**Exercise directions:** Reproduce the listing below line for line, changing nothing.
--- START ---
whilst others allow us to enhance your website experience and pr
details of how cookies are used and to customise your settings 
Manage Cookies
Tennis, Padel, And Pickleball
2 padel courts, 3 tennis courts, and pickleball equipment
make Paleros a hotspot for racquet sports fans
--- END ---
**Result of the task:**
whilst others allow us to enhance your website experience and pr
details of how cookies are used and to customise your settings 
Manage Cookies
Tennis, Padel, And Pickleball
2 padel courts, 3 tennis courts, and pickleball equipment
make Paleros a hotspot for racquet sports fans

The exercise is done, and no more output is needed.